If you’ve ever listened to sports in the East Bay then you likely know the voice of legendary broadcaster, Bill King, who is this year’s recipient of the Ford C. Frick Award.
His name is synonymous with Bay Area sports. A rare three sport broadcaster, King called Championships for the Oakland Raiders, Golden State Warriors and the Oakland A’s.
Wednesday his name was finally, and it had been a long time coming, announced as the recipient of the Ford C. Frick Award for “major contributions” to the game of baseball.
King passed away in 2005 and is receiving this award posthumously. He was still working as the radio voice of the A’s at the time. He was 78.
Thankfully this year King will now be forever immortalized in the National Baseball Hall of Fame’s “Scribes and Mikemen” exhibit at the National Baseball Hall of Fame Library.
King began his career in 1958 when the Giants moved from New York to San Francisco. When the Warriors moved from Philadelphia to the East Bay in 1962 he took on that job.
He was with the Warriors until 1983 and is still the only broadcaster to ever be charged with an infraction during a game.

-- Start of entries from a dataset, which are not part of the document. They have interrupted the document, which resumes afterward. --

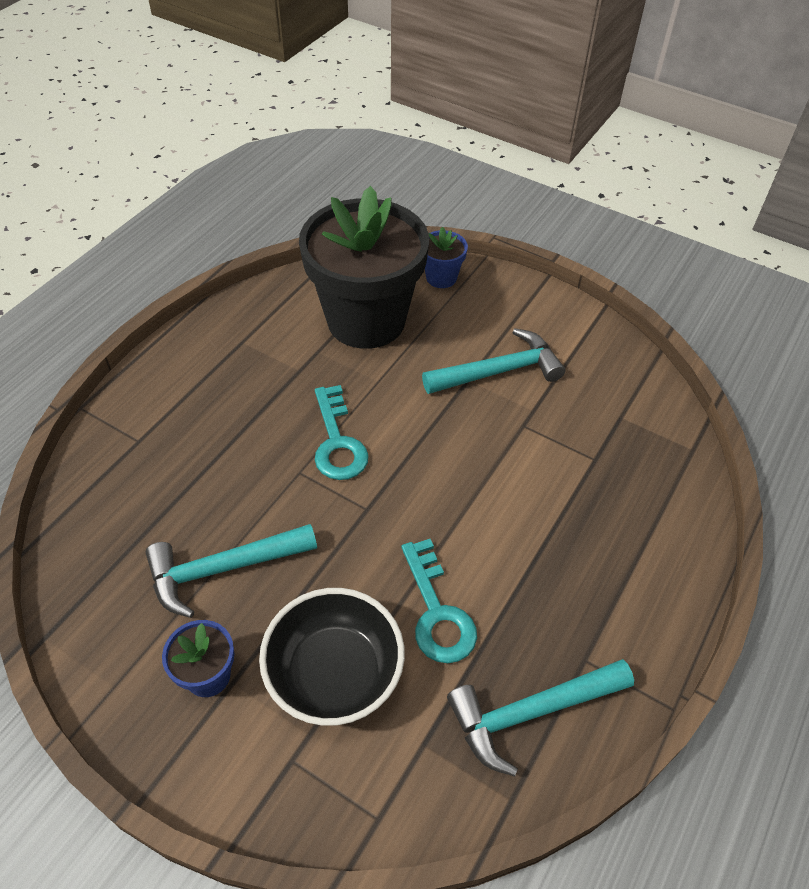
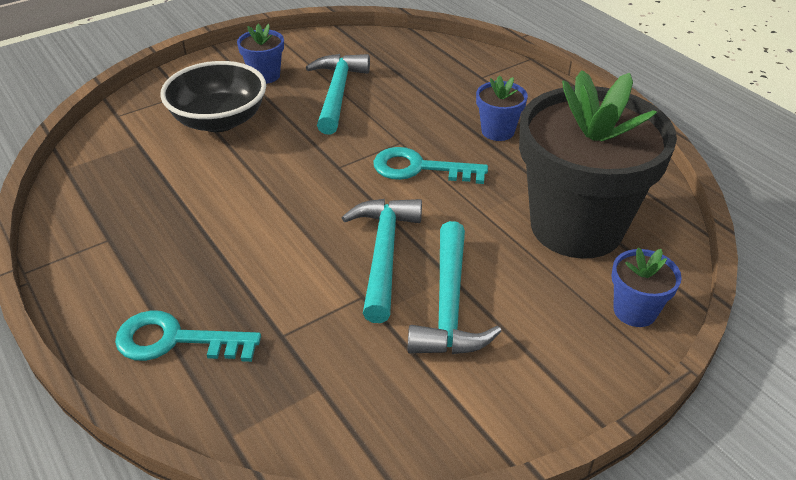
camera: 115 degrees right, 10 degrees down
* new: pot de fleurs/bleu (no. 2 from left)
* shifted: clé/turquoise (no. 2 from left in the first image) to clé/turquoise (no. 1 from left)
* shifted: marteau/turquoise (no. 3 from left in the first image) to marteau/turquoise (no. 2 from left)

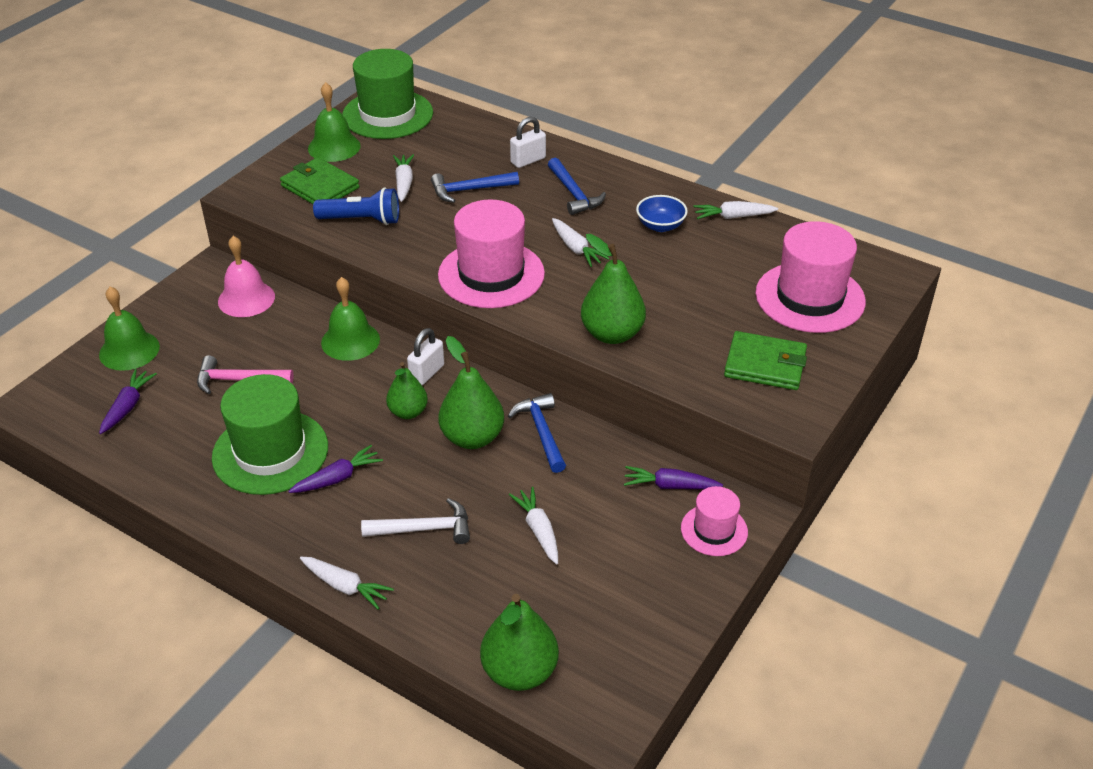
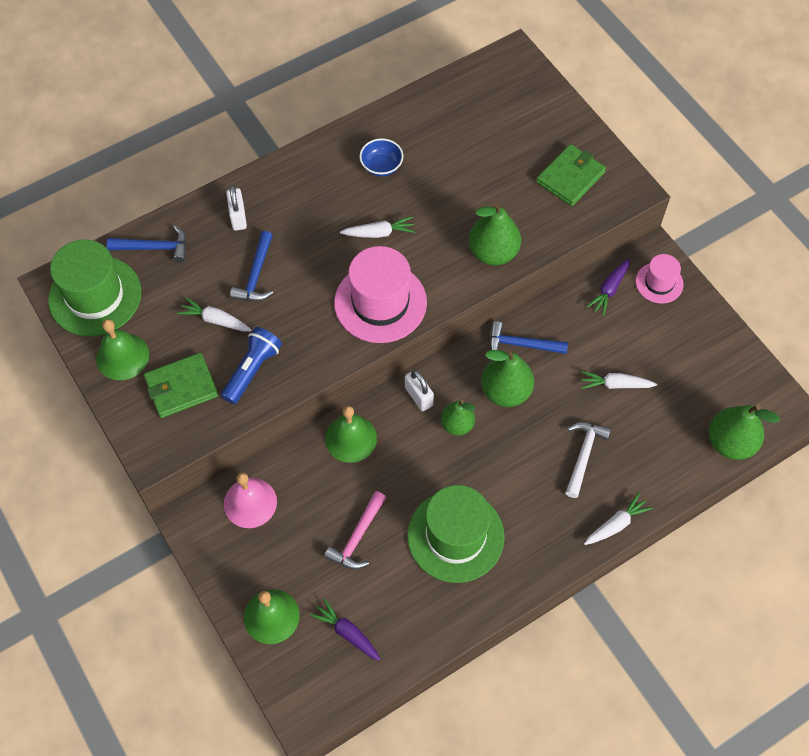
camera: 65 degrees left, 20 degrees up
* gone: carotte/violet (no. 2 from left)
* gone: carotte/blanc (no. 5 from left)
* gone: chapeau/rose (no. 3 from left)
* shifted: marteau/bleu (no. 3 from left in the first image) to marteau/bleu (no. 1 from left)

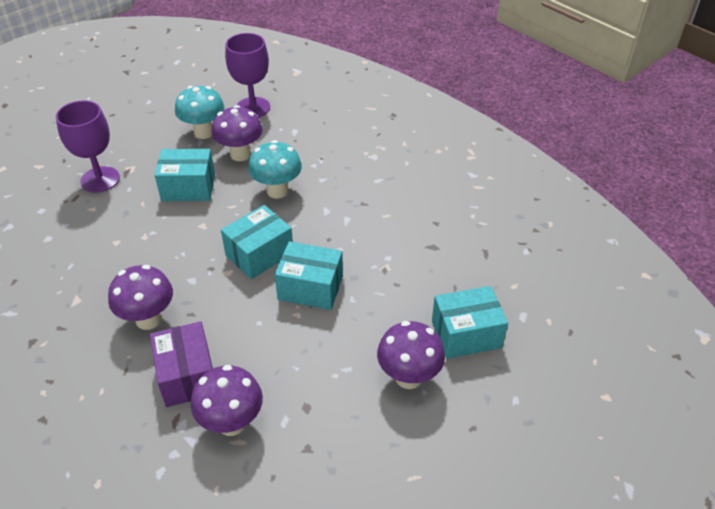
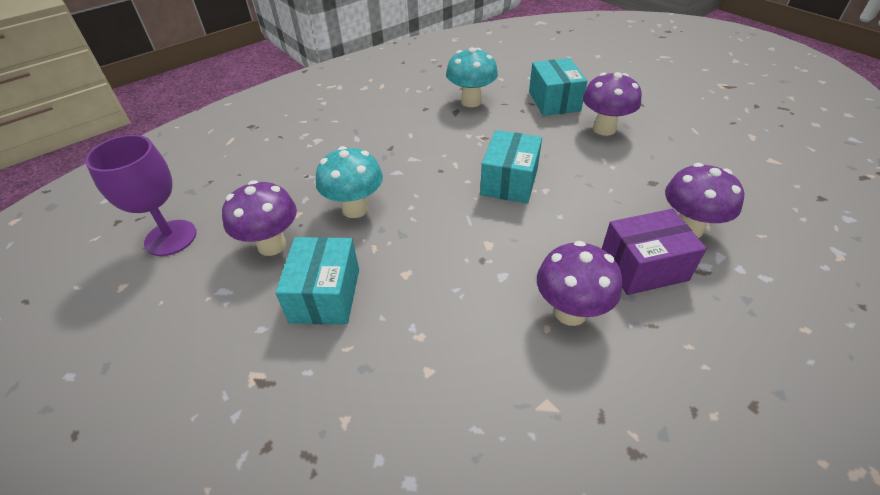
camera: 85 degrees left, 0 degrees up
* gone: verre à pied/violet (no. 1 from left)
* gone: boîte/turquoise (no. 2 from left)
* shifted: champignon/turquoise (no. 1 from left in the first image) to champignon/turquoise (no. 2 from left)

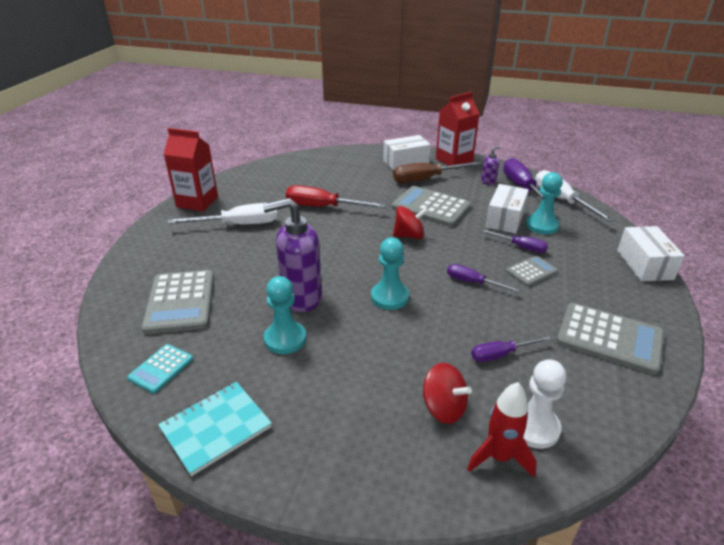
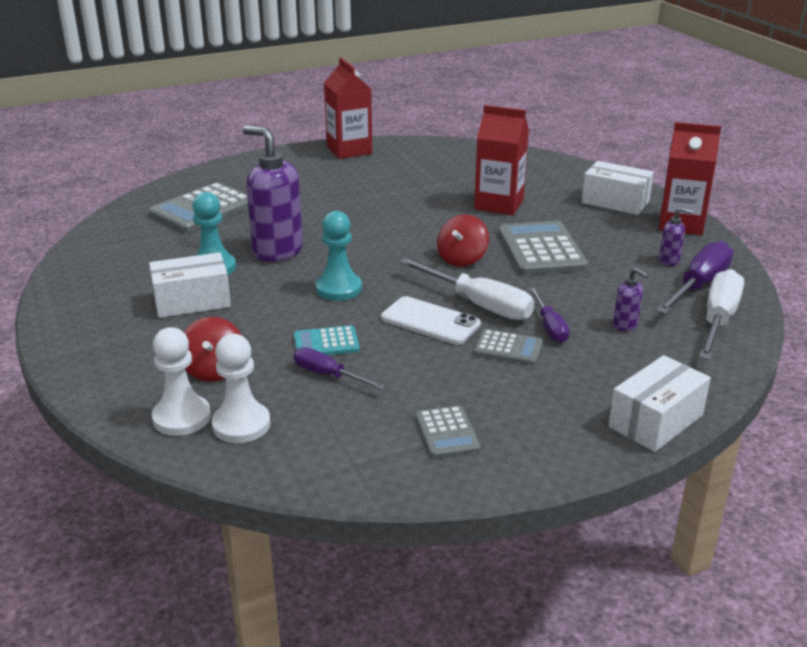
camera: 50 degrees right, 5 degrees down
* gone: carnet/turquoise
* gone: tournevis/rouge
* gone: tournevis/marron
* new: brique de lait/rouge (no. 2 from left)
* shifted: calculatrice/turquoise
* shifted: tournevis/blanc (no. 1 from left)
* shifted: boîte/blanc (no. 2 from left in the first image) to boîte/blanc (no. 1 from left)
* swapped: tournevis/violet (no. 1 from left) to téléphone/blanc
* swapped: fusée/rouge to pion/blanc (no. 1 from left)
* swapped: pion/turquoise (no. 3 from left) to distributeur de savon/violet (no. 2 from left)
* rotated: toupie/rouge (no. 1 from left in the first image) 75 degrees clockwise
* scaled: calculatrice/gris (no. 4 from left in the first image) x0.54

He used an expletive to describe one of the referees (or so the story goes).
During that time he also worked for the Raiders from 1966 until 1992, where he made many memorable calls.
King joined the A’s in 1981 where he stayed through the “Billyball,” the “Bash Brothers” and the “Moneyball” eras.
His two most famous baseball calls were Rickey Henderson‘s record-setting stolen base, and King also called the pinch-hit walk-off home run, hit by Scott Hatteberg, to win the A’s historic 20th straight game during their winning streak in 2002. It went like this,
“There’s a high drive, it’s way back, dead centerfield, that one is gone and it’s 20 consecutive victories for the Oakland Athletics, on an unbelievable night where they lost an 11-0 lead and now they win it.
Hatteberg is mobbed at home plate, the crowd comes back to insane life. Crazy. Just plain crazy. How do you explain it? In 103 years of American League baseball the Athletics have done what no one else has before. They have won 20 consecutive games. Holy Toledo!”
Some were afraid King might be forgotten, or overlooked, for the award after his passing, after all he had received a nomination seven times prior to actually winning the award this year. Hall of Famer Dennis Eckersley, who was a good friend of King’s, had this to say,
“When I went into the Hall with (King’s broadcast partner) Lon Simmons, I thought Bill would be there before long, but I was starting to think that he would be forgotten. Ken Korach really pushed this, so a lot of credit to him.”
Korach, another close friend of King and the A’s play-by-play announcer, recently wrote a book on his experiences with his friend and colleague, Lessons from Bill King; Renaissance Man of the Mic, and pushed to help get King the votes he needed to finally win.
King is more than deserving of this award. It was his destiny, it’s such a shame that he can’t be here with us to celebrate and honor his exemplary accomplishments.